Bost, 55, was a U.S. Army veteran and a jack-of-all-trades รณ a painter, carpenter and handyman.
He often worked for older people, and if they couldn’t pay him, Bost would offer to take something in trade or let it go, Basinger said.
“He tried his best to help them,” she added.
Bost spent a lot of time in flea markets, and that might have been a reason he was in Arkansas, though family members weren’t sure.
Bost lived in Granite Quarry with Margie Hall.
He was shot Friday after he fired at police in White Hall, Ark. Authorities had been checking vehicles at a truck stop when they noticed Bost’s truck with an out-of-state license.
Officers discovered he was armed. Bost drove off, leading police on a chase. When he fired at the police, officers returned fire, killing him.
His wife, Peggy Bost, said they had been separated for nine years. She heard about her husband’s death from his sister, Jane.
“We couldn’t believe it, whenever they called and told us,” Basinger said.
Peggy Bost called her husband “Mike,” while his family usually referred to him as “Tim,” his middle name.
His nickname was “8-Ball.”
Peggy Bost said he had “issues.”
“I think Mike had a mental problem,” she said. “He could be the sweetest person on the earth and then devious.”
She confirmed that he would run if confronted by law enforcement. Bost had run from authorities in the past, including Granite Quarry Police, and had a pending case in Cabarrus County for fleeing to elude arrest.
For all of his dealings with law enforcement, Mike still had “some good points,” Peggy Bost said.
She and Bost were still on good terms.
“We weren’t enemies, we were friends,” she said.
If they saw each other on the street, they spoke, Peggy added.
She separated from Bost because she couldn’t live with his troubles.
“He was a good-natured person, but at times he just flipped,” Peggy Bost said. “The reason I could not live with him was he got out of hand. He was always running off and always getting into trouble. I couldn’t live that life.”

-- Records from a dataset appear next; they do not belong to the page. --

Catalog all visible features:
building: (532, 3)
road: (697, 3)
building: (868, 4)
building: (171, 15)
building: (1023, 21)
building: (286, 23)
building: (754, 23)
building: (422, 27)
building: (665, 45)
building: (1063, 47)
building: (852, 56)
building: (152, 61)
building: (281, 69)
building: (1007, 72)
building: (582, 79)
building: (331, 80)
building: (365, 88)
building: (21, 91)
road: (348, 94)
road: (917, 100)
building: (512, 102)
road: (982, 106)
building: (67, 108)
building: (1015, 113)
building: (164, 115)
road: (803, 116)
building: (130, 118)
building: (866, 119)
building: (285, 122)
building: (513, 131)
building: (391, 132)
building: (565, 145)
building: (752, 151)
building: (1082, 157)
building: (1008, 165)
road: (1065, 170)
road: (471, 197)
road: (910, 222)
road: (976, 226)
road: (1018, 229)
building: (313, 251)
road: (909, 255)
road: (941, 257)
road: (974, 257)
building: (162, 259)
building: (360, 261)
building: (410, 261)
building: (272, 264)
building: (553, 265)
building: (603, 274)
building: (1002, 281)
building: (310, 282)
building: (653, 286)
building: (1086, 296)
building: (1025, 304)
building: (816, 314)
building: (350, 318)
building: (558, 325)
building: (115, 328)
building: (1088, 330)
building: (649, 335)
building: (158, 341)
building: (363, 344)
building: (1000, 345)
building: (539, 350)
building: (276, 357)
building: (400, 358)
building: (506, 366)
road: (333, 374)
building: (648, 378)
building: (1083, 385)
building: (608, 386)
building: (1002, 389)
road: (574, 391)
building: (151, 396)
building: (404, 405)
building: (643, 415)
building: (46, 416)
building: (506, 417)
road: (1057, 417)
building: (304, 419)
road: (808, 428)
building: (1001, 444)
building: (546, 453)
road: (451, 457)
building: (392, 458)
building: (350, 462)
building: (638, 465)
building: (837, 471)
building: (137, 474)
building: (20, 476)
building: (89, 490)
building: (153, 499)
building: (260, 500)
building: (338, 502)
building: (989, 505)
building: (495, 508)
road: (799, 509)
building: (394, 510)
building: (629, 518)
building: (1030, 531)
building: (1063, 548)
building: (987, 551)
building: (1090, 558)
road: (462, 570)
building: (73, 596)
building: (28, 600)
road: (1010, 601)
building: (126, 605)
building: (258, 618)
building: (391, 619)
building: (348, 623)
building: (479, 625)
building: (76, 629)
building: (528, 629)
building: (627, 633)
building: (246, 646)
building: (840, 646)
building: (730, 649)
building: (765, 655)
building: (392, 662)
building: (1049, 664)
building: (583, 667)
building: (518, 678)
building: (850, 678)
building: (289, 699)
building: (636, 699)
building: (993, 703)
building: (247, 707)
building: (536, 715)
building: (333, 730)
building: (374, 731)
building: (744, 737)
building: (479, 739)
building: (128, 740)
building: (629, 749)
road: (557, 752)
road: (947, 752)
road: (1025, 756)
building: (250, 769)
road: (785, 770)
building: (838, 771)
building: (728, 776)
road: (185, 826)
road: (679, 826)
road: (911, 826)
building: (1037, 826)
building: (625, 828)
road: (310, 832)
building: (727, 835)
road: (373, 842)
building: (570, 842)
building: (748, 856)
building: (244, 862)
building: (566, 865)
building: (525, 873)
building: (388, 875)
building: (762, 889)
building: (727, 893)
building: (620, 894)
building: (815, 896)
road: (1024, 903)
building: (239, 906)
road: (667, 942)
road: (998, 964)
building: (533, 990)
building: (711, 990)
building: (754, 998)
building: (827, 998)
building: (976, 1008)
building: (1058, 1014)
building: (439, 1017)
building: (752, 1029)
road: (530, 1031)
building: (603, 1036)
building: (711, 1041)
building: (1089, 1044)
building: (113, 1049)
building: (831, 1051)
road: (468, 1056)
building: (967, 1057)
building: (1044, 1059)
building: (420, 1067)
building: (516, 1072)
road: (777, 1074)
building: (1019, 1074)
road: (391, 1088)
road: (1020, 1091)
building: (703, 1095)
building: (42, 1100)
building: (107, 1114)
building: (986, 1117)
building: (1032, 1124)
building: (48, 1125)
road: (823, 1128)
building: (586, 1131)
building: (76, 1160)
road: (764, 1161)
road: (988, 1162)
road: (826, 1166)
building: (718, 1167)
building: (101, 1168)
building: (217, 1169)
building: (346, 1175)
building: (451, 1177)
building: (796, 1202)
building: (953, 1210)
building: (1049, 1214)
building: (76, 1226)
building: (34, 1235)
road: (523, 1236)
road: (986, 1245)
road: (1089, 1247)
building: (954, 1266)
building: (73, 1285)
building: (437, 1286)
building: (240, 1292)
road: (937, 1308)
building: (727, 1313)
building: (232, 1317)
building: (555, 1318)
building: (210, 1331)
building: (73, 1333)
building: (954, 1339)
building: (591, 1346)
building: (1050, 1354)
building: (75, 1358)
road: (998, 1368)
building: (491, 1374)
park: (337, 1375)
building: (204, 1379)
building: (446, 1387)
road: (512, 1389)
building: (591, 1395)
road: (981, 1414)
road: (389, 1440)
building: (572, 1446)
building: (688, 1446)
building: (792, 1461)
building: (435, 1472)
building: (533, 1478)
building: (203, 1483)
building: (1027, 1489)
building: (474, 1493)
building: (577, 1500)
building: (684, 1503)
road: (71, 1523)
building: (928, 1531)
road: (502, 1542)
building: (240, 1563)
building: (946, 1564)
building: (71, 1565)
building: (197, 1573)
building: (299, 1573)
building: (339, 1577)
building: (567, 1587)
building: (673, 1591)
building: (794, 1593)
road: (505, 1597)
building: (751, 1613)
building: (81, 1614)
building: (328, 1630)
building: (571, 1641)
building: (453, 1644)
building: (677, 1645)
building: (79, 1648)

Basinger, his younger sister by 12 years, said she last saw Bost about three weeks ago.
“He loved his family, but he just had a lot of bad things happen to him and, unfortunately, he made some bad decisions in his life,” said Basinger, who has a Gold Hill address and lives close to Richfield in Stanly County.
Michael Timothy Bost graduated from Kings Mountain High School, Basinger said. In the Army, he was involved with military intelligence, she said.
His mother was the late, Dorothy Bost, and his father is the Rev. Carlee Bost of Gold Hill. His brother, Jonathan, lives in Cherryville.
Bost said a kidnapping Bost was convicted of when he was in his 20s occurred before she met him. He had told her it involved a girl he dated who began seeing a policeman. He went into a church where he found the police officer. He beat him up and poured acid on the man.
Peggy said her husband told her that story, but she had no way of knowing if it were true. “That was a subject that came up one time and was never brought up any more,” she said.
The family has been unable to make funeral arrangements because Bost’s body has remained in Arkansas for an autopsy. Basinger said an investigation also is under way to determine if authorities used any undue force in the incident.